Calculation of normalized counts for aggregate plots

Expression of captured transcripts was determined based on the Illumina Body Map libraries for testis and liver, using the STAR genome aligner (v.2.4.0d) and RSEM (v.1.2.12). Genomic regions of 5’ ends of captured transcripts that were detectable in a tissue (FPKM > 0), were overlapped with CAGE tags (FANTOM5) and epigenetic marks for the appropriate tissues in the area of + – 5 kb. The counts were normalized by the number of transcripts. Negative control regions were calculated with R package ChIPseeker for the same number of transcripts as the visualized captured transcripts and expanded to the width of 10 kb [111]. Known promoters and exons of GENCODE genes were excluded from these areas, that were then overlapped with CAGE and epigenetic marks, as described above. Positive control was based on lncRNAs with median expression over Illumina Body map tissues matched to median of captured transcripts in the same libraries.

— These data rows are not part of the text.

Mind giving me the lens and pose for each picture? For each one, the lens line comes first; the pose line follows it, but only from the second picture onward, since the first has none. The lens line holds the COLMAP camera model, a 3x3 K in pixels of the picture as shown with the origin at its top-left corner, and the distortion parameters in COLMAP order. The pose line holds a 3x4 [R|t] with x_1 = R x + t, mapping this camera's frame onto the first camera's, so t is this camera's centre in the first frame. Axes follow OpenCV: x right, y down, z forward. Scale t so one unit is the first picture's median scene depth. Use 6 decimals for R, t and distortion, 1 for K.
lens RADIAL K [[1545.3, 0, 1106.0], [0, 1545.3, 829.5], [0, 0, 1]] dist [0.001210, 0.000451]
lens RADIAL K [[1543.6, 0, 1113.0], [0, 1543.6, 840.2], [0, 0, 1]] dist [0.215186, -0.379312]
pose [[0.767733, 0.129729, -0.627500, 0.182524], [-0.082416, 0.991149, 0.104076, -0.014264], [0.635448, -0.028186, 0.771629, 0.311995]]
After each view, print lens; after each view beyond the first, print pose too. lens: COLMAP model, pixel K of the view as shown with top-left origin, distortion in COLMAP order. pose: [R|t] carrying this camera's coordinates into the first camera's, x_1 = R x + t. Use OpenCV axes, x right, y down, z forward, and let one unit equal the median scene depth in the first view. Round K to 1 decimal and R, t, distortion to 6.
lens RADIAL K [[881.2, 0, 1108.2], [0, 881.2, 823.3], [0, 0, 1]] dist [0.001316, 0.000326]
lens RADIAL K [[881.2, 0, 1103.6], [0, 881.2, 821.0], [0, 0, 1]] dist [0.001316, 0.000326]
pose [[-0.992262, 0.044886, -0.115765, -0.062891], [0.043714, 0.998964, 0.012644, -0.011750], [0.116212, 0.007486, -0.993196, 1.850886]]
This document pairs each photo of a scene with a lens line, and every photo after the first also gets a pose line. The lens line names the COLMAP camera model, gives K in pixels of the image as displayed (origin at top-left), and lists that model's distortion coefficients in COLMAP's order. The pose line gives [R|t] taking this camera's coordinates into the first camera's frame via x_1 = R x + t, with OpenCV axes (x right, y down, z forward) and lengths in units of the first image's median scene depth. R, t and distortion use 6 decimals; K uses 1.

Analysis of melanoma samples

The transcripts were assembled and quantified as described previously. The annotation was performed with Cuffcompare (v.2.2.1) [112]. Overlap with the TCGA melanoma samples for primary tumors, metastases, and normals were calculated in R v.3.2.0, while eliminating counts from any previously annotated GENCODE exons. Kaplan–Meier curves based on splitting the populations into half to highly and lowly expressed transcripts were plotted with R package survival.

Transcript validation

Thirty transcripts, ten from each of the low, medium, and high expression categories, were chosen at random to validate transcription from 30 loci. Primers were designed using Primer3 to amplify across splice junctions to prevent false positive detection due to DNA contamination. Primers sequences are available in Additional file 1: Table S4. Acceptable FirstChoice Tissue Panel (Ambion AM6000) RNA quality and quantity was determined by Agilent Bioanalyser 7900 Picochip and Qubit 2.0 Broad Range Assay (ThermoFisher). Reverse transcription was performed on 70–600 ng of the sample RNA using the SuperScript IV Reverse Transcription Kit (Invitrogen) with random hexamers, according to standard protocol. PCR amplification of targeted transcripts was performed on 5–100 ng of complementary DNA using Phusion High-Fidelity PCR Master Mix with HF® Buffer. An initial denaturation step of 30 s at 98 °C was performed followed by 30–37 cycles of 10 s at 98 °C, 30 s at 45–65 °C, and 15 s at 72 °C, with a final extension of 5–10 min at 72 °C. The samples were run at 75 V for 1.5 h on a 1.7% agarose gel containing GelGreen Nucleic Acid Gel Stain (Biotium). Bands of the correct amplicon size were excised from the gel and the DNA purified using the QIAquick Gel Extraction Kit (QIAGEN). The DNA samples were submitted to the Garvan Molecular Genetics facility for Sanger sequencing. The resulting sequences were aligned against the sequences of the targeted transcripts with BLAST [113] and those with at least 95% homology were reported as a match. Tissue-specific isoform sequences are available in the source data files, as described below.

For melanoma samples, a similar procedure was performed against five transcripts, with primers described in Additional file 1: Table S7. PCR products were cleaned using Agencourt AMPure® beads (Agilent), followed by Sanger sequencing using BigDye® Terminator v3.1 (Applied Biosystems), which was cleaned by Agencourt CleanSeq® beads (Agilent). The cleaned sequencing product was run on a 3130 × l 16 capillary genetic analyzer (Applied Biosystems) and the results were analyzed using Sequence Scanner v2 (Applied Biosystems).